Semarang – Ketegangan geopolitik antara Iran dengan Israel yang turut melibatkan Amerika Serikat telah menimbulkan kekhawatiran global. Konflik ini tidak hanya berdampak pada stabilitas kawasan Timur Tengah, tetapi juga memberikan tekanan signifikan terhadap ekonomi dunia, khususnya sektor energi yang sangat sensitif terhadap dinamika politik internasional.

Lonjakan harga minyak dunia menjadi konsekuensi langsung dari meningkatnya risiko gangguan pasokan. Jalur distribusi energi global yang melewati kawasan konflik berpotensi terganggu, sehingga memicu ketidakpastian pasar. Kondisi ini berdampak berantai pada kenaikan biaya logistik, terganggunya rantai pasok, hingga meningkatnya tekanan inflasi di berbagai negara, termasuk Indonesia.

Di tengah situasi tersebut, peran Himpunan Wiraswasta Nasional Minyak dan Gas Bumi (Hiswana Migas) menjadi semakin strategis. Sebagai mitra pemerintah dan PT Pertamina (Persero) dalam sektor hilir migas, Hiswana Migas berada di garis depan dalam pelayanan publik sektor energi terutama dalam menjaga agar distribusi energi tetap berjalan lancar dan tepat sasaran.

Sekretaris Jenderal DPD IV Hiswana Migas Jawa Tengah dan Daerah Istimewa Yogyakarta, Sutarto Murti Utomo, menyampaikan bahwa kondisi global saat ini menjadi tantangan serius bagi para pelaku usaha di sektor hilir migas.

“Kami terus memantau perkembangan situasi global, khususnya yang berkaitan dengan potensi gangguan pasokan energi dan kami berharap distribusi BBM di wilayah Jateng dan DIY tetap berjalan normal dan aman,” ujarnya.

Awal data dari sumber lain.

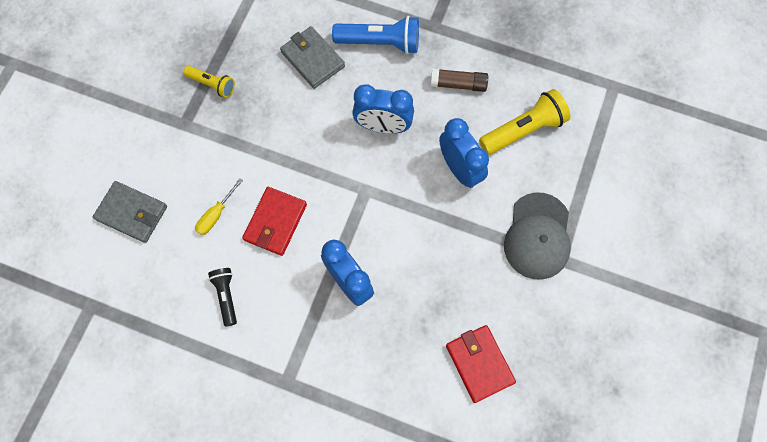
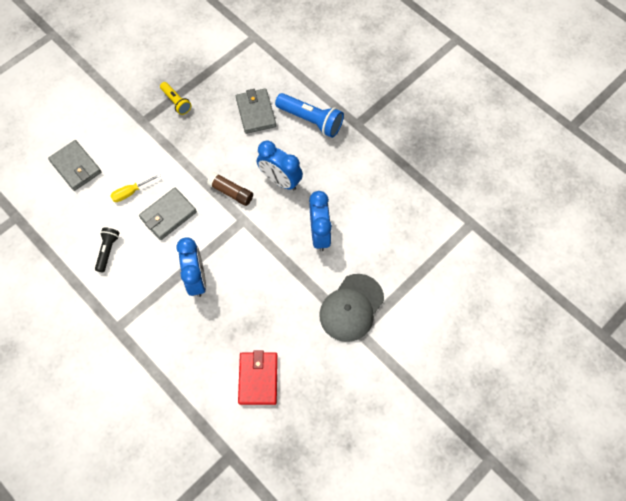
camera: 25 degrees right, 5 degrees down
(275, 222) = (168, 215): red wallet -> grey wallet
(458, 84) = (352, 173): brown glue stick -> brown glue stick (231, 192)
(523, 130) = (383, 226): yellow flashlight -> none

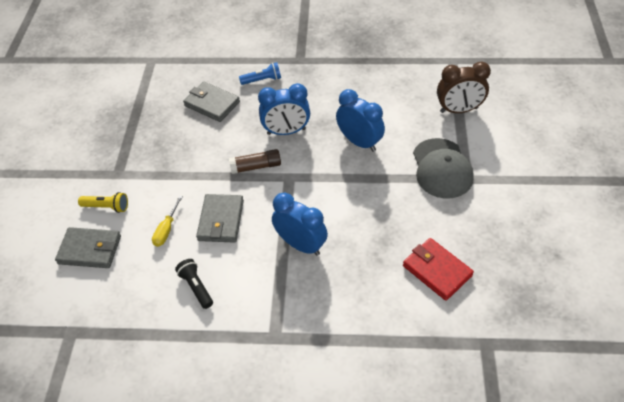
camera: 40 degrees left, 15 degrees down
(176, 102) = (133, 141): yellow flashlight -> yellow flashlight (107, 207)
(311, 120) = (262, 80): blue flashlight -> blue flashlight, size x0.59
(422, 271) = (459, 110): none -> brown clock

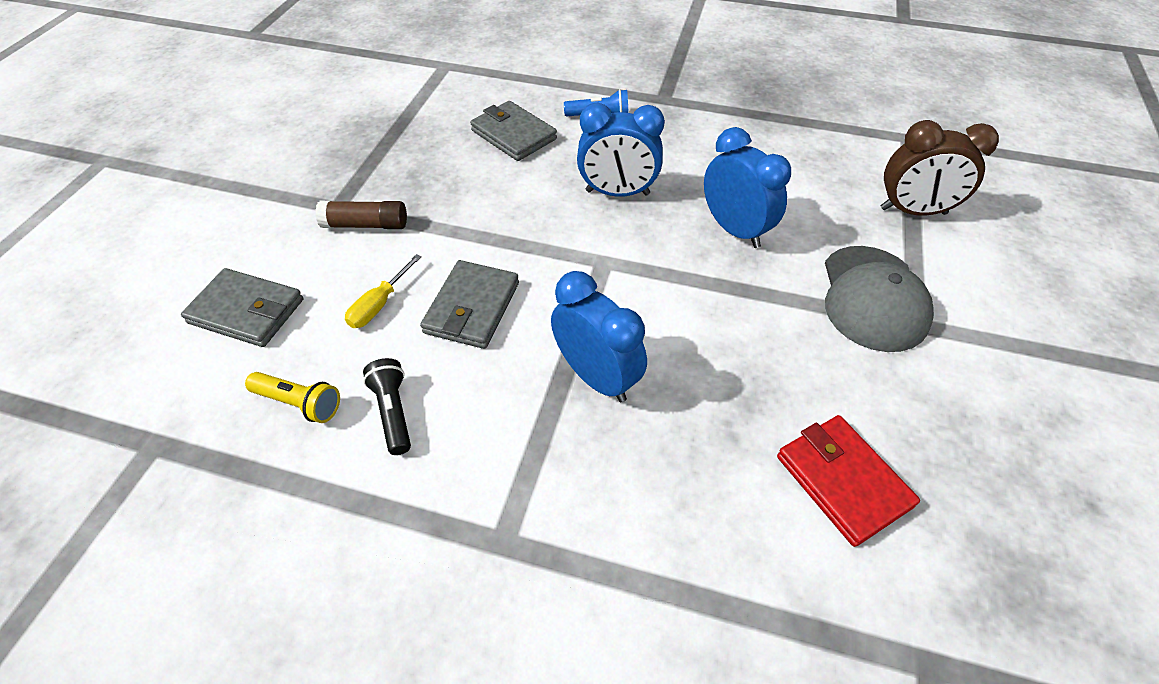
camera: 10 degrees right, 0 degrees up
(107, 207) = (301, 251): yellow flashlight -> yellow flashlight (299, 403)
(256, 167) = (554, 235): brown glue stick -> brown glue stick (366, 225)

Ia menambahkan, pihaknya juga mengimbau seluruh anggota Hiswana Migas untuk meningkatkan kewaspadaan dan menjaga koordinasi dengan seluruh pemangku kepentingan, termasuk Pertamina dan aparat terkait, guna mengantisipasi potensi gangguan distribusi di lapangan.

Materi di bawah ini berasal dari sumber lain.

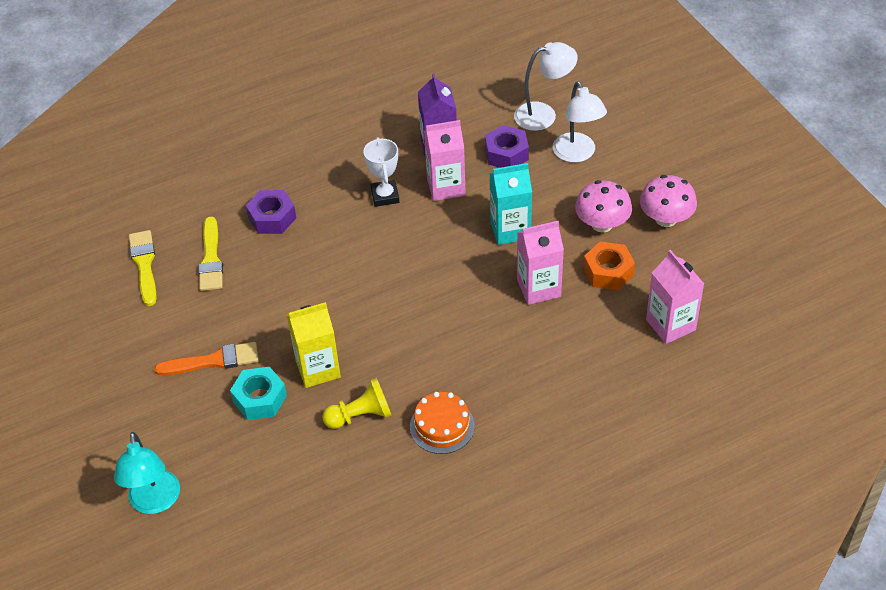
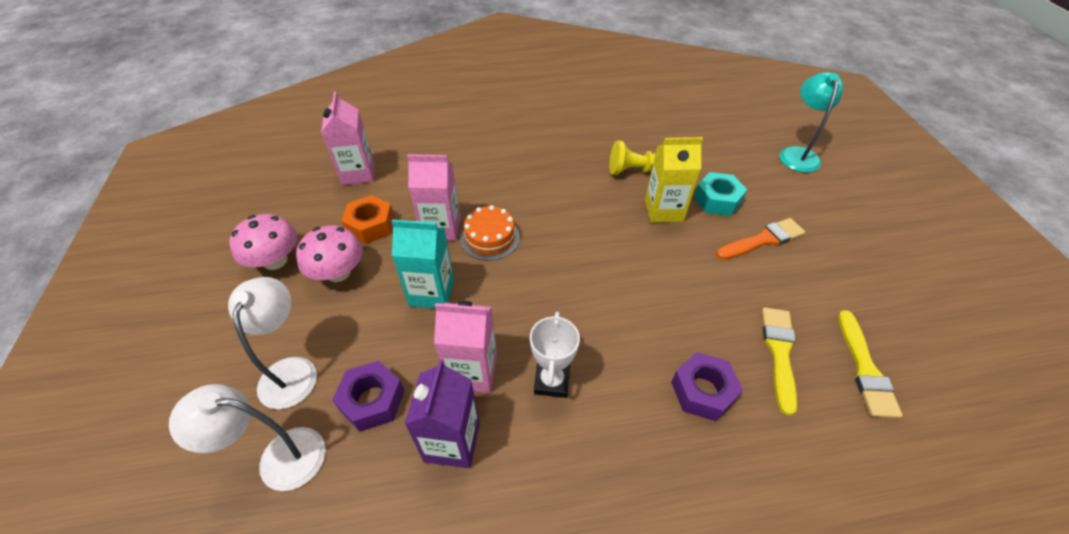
camera: 165 degrees left, 0 degrees up
(213, 361) = (763, 240): orange brush -> orange brush turned 150 degrees clockwise
(442, 426) = (572, 151): orange cake -> orange cake (490, 238)

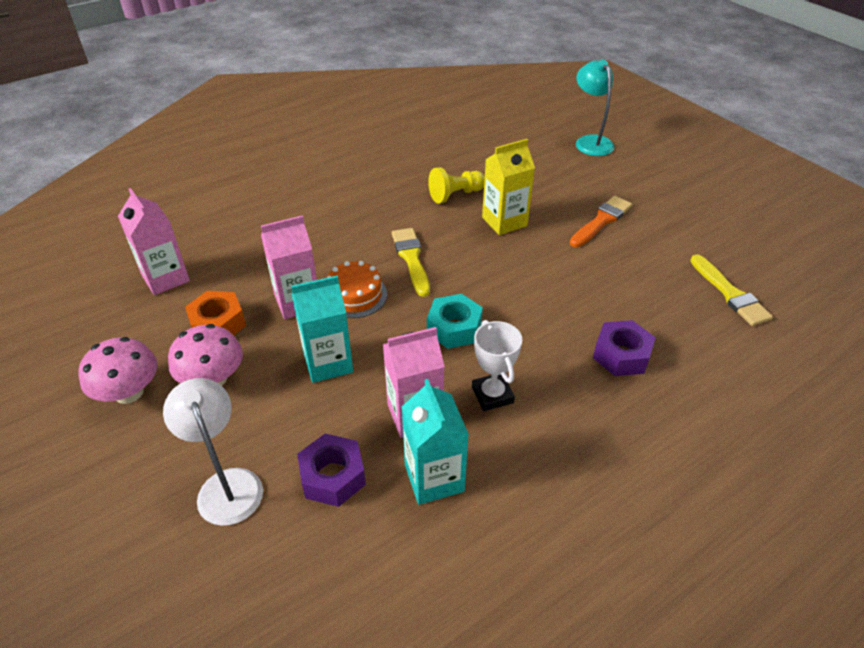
camera: 25 degrees left, 5 degrees down
(279, 458) = (270, 563): white lamp -> none
(452, 442) = (434, 478): purple carton -> turquoise carton
(717, 200) = (545, 199): turquoise nut -> turquoise nut (454, 328)
(779, 353) = (663, 304): yellow brush -> yellow brush (411, 259)

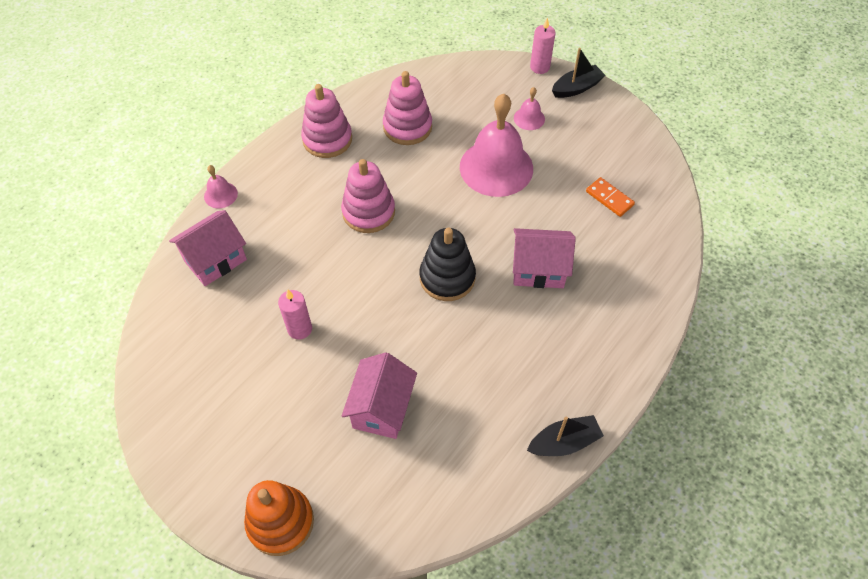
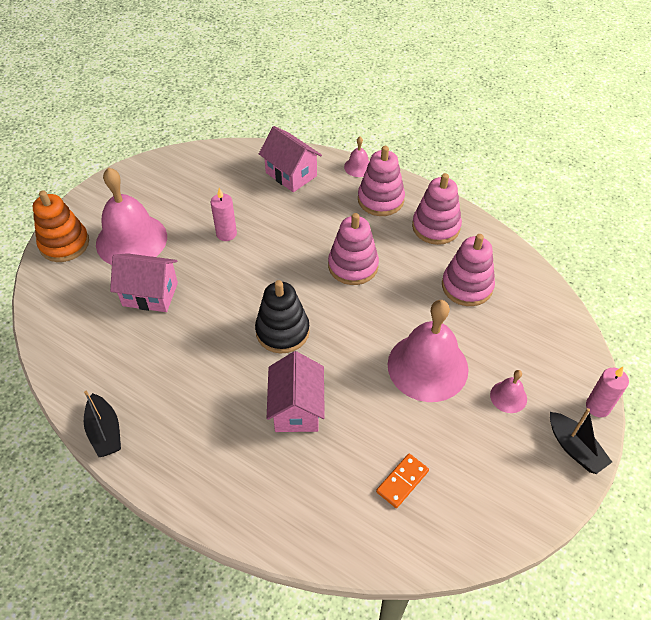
camera: 85 degrees right, 5 degrees down
(278, 180) = (380, 200): none -> pink stacking toy
(289, 436) = (131, 240): none -> pink bell

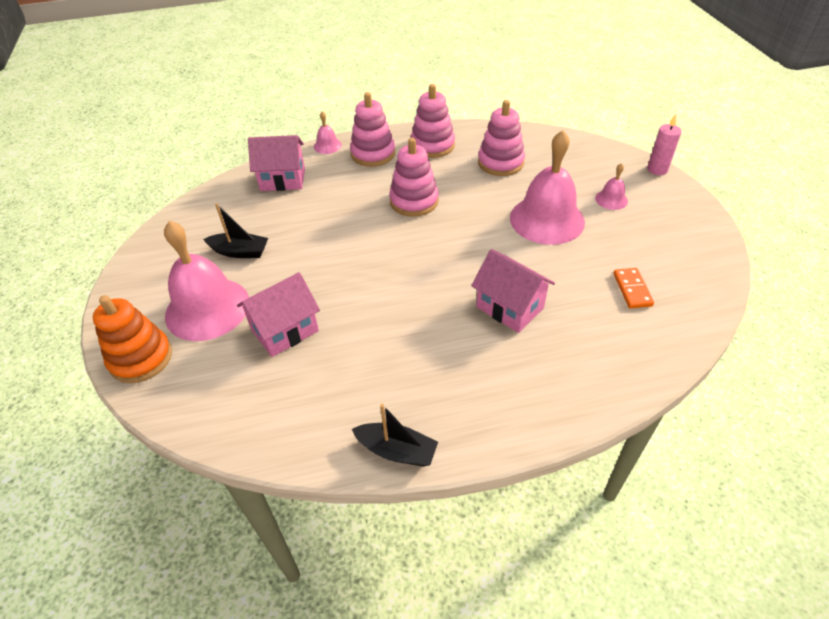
camera: 45 degrees left, 5 degrees down
(226, 234) = (288, 247): pink candle -> none
(282, 331) = (427, 272): black stacking toy -> none
(574, 448) = (679, 197): black boat -> black boat (240, 252)

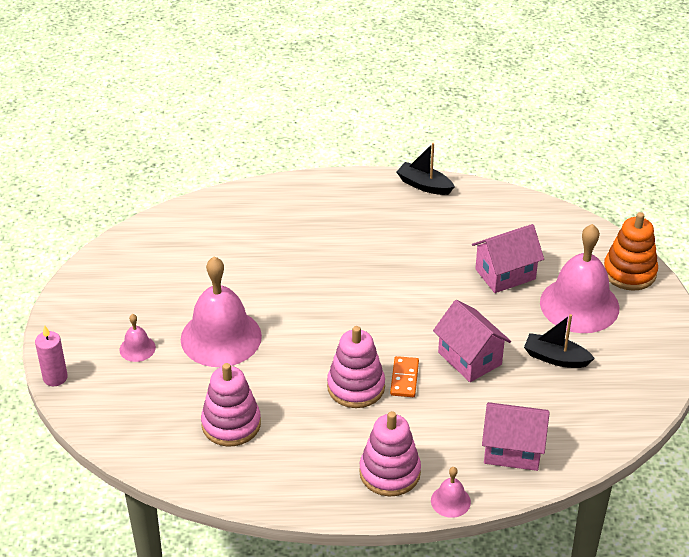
camera: 170 degrees left, 5 degrees down
(432, 145) = (306, 472): pink stacking toy -> none
(509, 307) = (303, 260): pink house -> pink house (470, 358)
(632, 289) = (187, 257): orange domino -> orange domino (404, 378)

“Kami tidak ingin situasi global ini berdampak pada keresahan masyarakat, seperti panic buying atau antrean panjang di SPBU. Oleh karena itu, pengawasan distribusi terus kami perketat,” lanjutnya.

Sementara itu, Menteri Energi dan Sumber Daya Mineral (ESDM), Bahlil Lahadalia, sebelumnya telah menyampaikan bahwa pemerintah menjamin pasokan Bahan Bakar Minyak (BBM) nasional dalam kondisi aman dan mencukupi kebutuhan masyarakat, terutama untuk BBM subsidi. Pemerintah juga mengimbau masyarakat agar tetap tenang, tidak melakukan pembelian berlebihan, serta menggunakan BBM subsidi secara bijak sesuai peruntukannya.

Para pengusaha yang tergabung dalam Hiswana Migas saat ini menghadapi tantangan berlapis. Selain harus beradaptasi dengan fluktuasi harga energi global, mereka juga dituntut menjaga efisiensi operasional, memastikan stok tetap aman, serta memastikan penyaluran BBM subsidi tepat sasaran.

Situasi ini menegaskan bahwa sektor hilir migas bukan sekadar aktivitas bisnis, melainkan bagian dari sistem ketahanan energi nasional. Di tengah tekanan global, konsistensi Hiswana Migas dalam menjaga distribusi BBM menjadi faktor penting dalam menjaga stabilitas ekonomi dan ketertiban masyarakat di dalam negeri.

Ke depan, sinergi antara pemerintah, regulator, dan pelaku usaha seperti Hiswana Migas akan menjadi kunci dalam menghadapi dinamika geopolitik global. Dengan distribusi energi yang terjaga, diharapkan dampak konflik internasional dapat diminimalisir sehingga tidak menimbulkan gejolak yang lebih luas di tingkat nasional.